[RECORDS FOR THIS TASK — start]
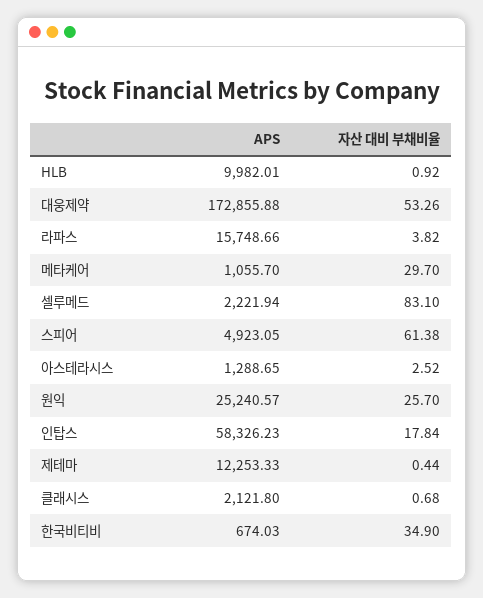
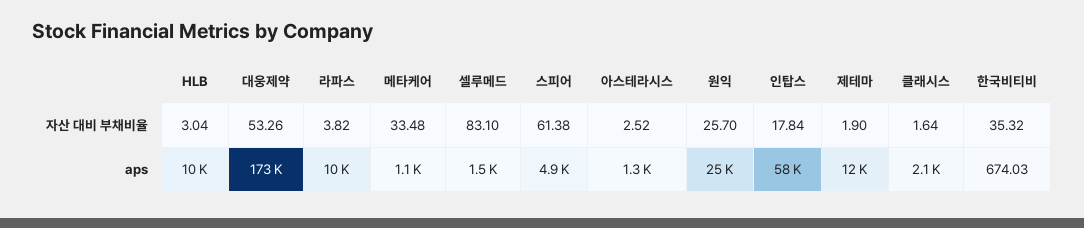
  {
    "APS": {
      "HLB": 9982.01,
      "대웅제약": 172855.88,
-     "라파스": 15748.66,
+     "라파스": 10000,
      "메타케어": 1055.7,
-     "셀루메드": 2221.94,
+     "셀루메드": 1500,
      "스피어": 4923.05,
      "아스테라시스": 1288.65,
      "원익": 25240.57,
      "인탑스": 58326.23,
      "제테마": 12253.33,
      "클래시스": 2121.8,
      "한국비티비": 674.03
    },
    "자산 대비 부채비율": {
-     "HLB": 0.92,
+     "HLB": 3.04,
      "대웅제약": 53.26,
      "라파스": 3.82,
-     "메타케어": 29.7,
+     "메타케어": 33.48,
      "셀루메드": 83.1,
      "스피어": 61.38,
      "아스테라시스": 2.52,
      "원익": 25.7,
      "인탑스": 17.84,
-     "제테마": 0.44,
+     "제테마": 1.9,
-     "클래시스": 0.68,
+     "클래시스": 1.64,
-     "한국비티비": 34.9
+     "한국비티비": 35.32
    }
  }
[RECORDS FOR THIS TASK — finish]
REQUIRED WORK - If the records include pictures, omit them and transcribe everything else exactly.

YOUR SOLUTION -
  {
    "APS": {
      "HLB": 9982.01,
      "대웅제약": 172855.88,
-     "라파스": 15748.66,
+     "라파스": 10000,
      "메타케어": 1055.7,
-     "셀루메드": 2221.94,
+     "셀루메드": 1500,
      "스피어": 4923.05,
      "아스테라시스": 1288.65,
      "원익": 25240.57,
      "인탑스": 58326.23,
      "제테마": 12253.33,
      "클래시스": 2121.8,
      "한국비티비": 674.03
    },
    "자산 대비 부채비율": {
-     "HLB": 0.92,
+     "HLB": 3.04,
      "대웅제약": 53.26,
      "라파스": 3.82,
-     "메타케어": 29.7,
+     "메타케어": 33.48,
      "셀루메드": 83.1,
      "스피어": 61.38,
      "아스테라시스": 2.52,
      "원익": 25.7,
      "인탑스": 17.84,
-     "제테마": 0.44,
+     "제테마": 1.9,
-     "클래시스": 0.68,
+     "클래시스": 1.64,
-     "한국비티비": 34.9
+     "한국비티비": 35.32
    }
  }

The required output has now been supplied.